We looked at each other. My legs started to tremble, then my arms. I felt a pulsing in my neck and something frenzied, something akin to rage, rising in my chest. Desperation, maybe. I said, as calmly as possible, “I don't think those things are related.”

A look sparked across her features—sympathy, I think. She said, “Plenty of kids have expressive delay. That just might be what we're dealing with here, selective mutism
light
. He spends a few years taking it in before he lets it out.”

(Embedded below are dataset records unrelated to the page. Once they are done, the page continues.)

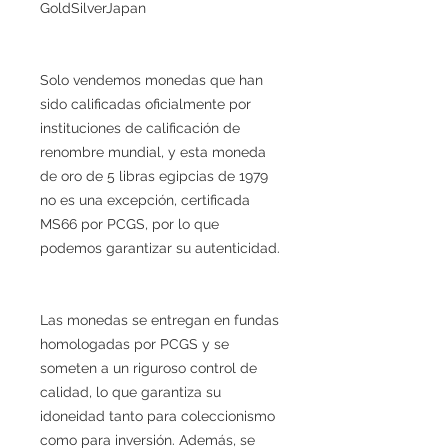
GoldSilverJapan
Solo vendemos monedas que han
sido calificadas oficialmente por
instituciones de calificación de
renombre mundial, y esta moneda
de oro de 5 libras egipcias de 1979
no es una excepción, certificada
MS66 por PCGS, por lo que
podemos garantizar su autenticidad.
Las monedas se entregan en fundas
homologadas por PCGS y se
someten a un riguroso control de
calidad, lo que garantiza su
idoneidad tanto para coleccionismo
como para inversión. Además, se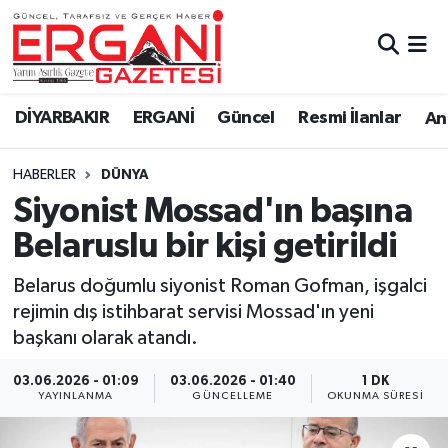
DİYARBAKIR
BİSMİL
Ergani Nöbetçi Eczaneler
DİYARBAKIR
ERGANİ
Güncel
Resmi İlanlar
Ana
BAĞLAR
ERGANİ
Ergani Hava Durumu
HABERLER
DÜNYA
Güncel
Ergani Trafik Yoğunluk Haritası
Siyonist Mossad'ın başına
Eği̇ti̇m
Süper Lig Puan Durumu ve Fikstür
Belaruslu bir kişi getirildi
Resmi İlanlar
Tüm Manşetler
Belarus doğumlu siyonist Roman Gofman, işgalci
rejimin dış istihbarat servisi Mossad'ın yeni
Sağlık
Son Dakika Haberleri
başkanı olarak atandı.
Si̇yaset
Haber Arşivi
03.06.2026 - 01:09
03.06.2026 - 01:40
1 DK
YAYINLANMA
GÜNCELLEME
OKUNMA SÜRESI
Spor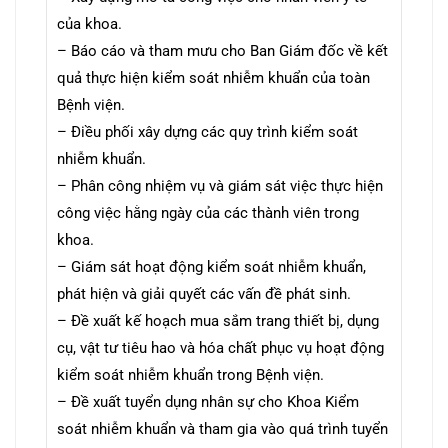
của khoa.
– Báo cáo và tham mưu cho Ban Giám đốc về kết
quả thực hiện kiểm soát nhiễm khuẩn của toàn
Bệnh viện.
– Điều phối xây dựng các quy trình kiểm soát
nhiễm khuẩn.
– Phân công nhiệm vụ và giám sát việc thực hiện
công việc hằng ngày của các thành viên trong
khoa.
– Giám sát hoạt động kiểm soát nhiễm khuẩn,
phát hiện và giải quyết các vấn đề phát sinh.
– Đề xuất kế hoạch mua sắm trang thiết bị, dụng
cụ, vật tư tiêu hao và hóa chất phục vụ hoạt động
kiểm soát nhiễm khuẩn trong Bệnh viện.
– Đề xuất tuyển dụng nhân sự cho Khoa Kiểm
soát nhiễm khuẩn và tham gia vào quá trình tuyển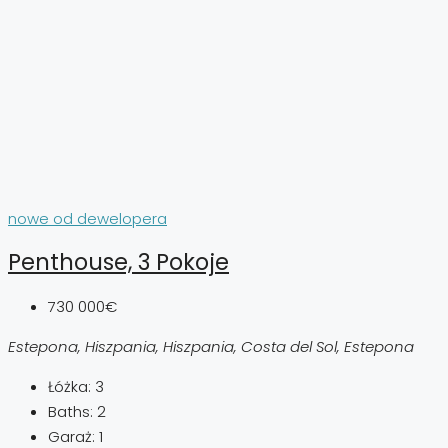
nowe od dewelopera
Penthouse, 3 Pokoje
730 000€
Estepona, Hiszpania, Hiszpania, Costa del Sol, Estepona
Łóżka:
3
Baths:
2
Garaż:
1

Maybe she could tell I wasn't listening anymore, that the world had closed in and was thrumming in my ears, because she leaned forward, speaking slowly and holding my eyes with her own. “I will say that it concerns me,” she said, “the matter of the timing.”

Then I was up, crossing the room to Frankie, kneeling and squaring his shoulders. He looked at me, alarmed. I said, “Frankie, listen to me.”

“Don't push him,” said Emily.

“Frankie, do you feel—” I stopped. “Frankie, why don't you talk around Dad?” He shrugged. I struggled to control my voice. “Do you not feel safe around Dad?” I signed the word
safe
out of habit.

His mouth opened but he didn't say anything. He looked afraid. I was holding his shoulders too tightly. I felt Emily's arms circle my own, pulling me back.

“What are you saying to me?” I said.

I thought of Graham's story of his father and baseball, of Sally's horror story from the radio—but nothing stuck. I knew every inch of Frankie's body. I spent almost every hour with him. Graham hardly spent any time alone with Frankie at all. He never had. But if it wasn't that, then what was it?

Then it came to me. Graham had never laid a hand on Frankie—I was certain of this. But then again, he hadn't needed to. A scene appeared in my mind: Graham waking in his underwear beside his friend Jackson's bed, Jackson's wife screaming, Graham seizing. Then my mind conjured another scene, and my blood ran cold. What if Frankie, as a baby or toddler, had woken in the night to find his own father standing in the room, unresponsive and unseeing? What if he'd said, in his early-language speech, “Daddy?” and the strange empty man had looked right through him. What if he'd repeated himself, babbling “Daddy? Daddy?” and the man simply turned and unhurriedly walked out without answering, without bending to pick him up or comfort him. What if this had happened time and again? It would have been like waking to find a monster in the room, all the more frightening for how the monster resembled his father.

The scene in my mind had the texture of real life, and I knew in my gut that this, or something very much like it, had happened to my boy.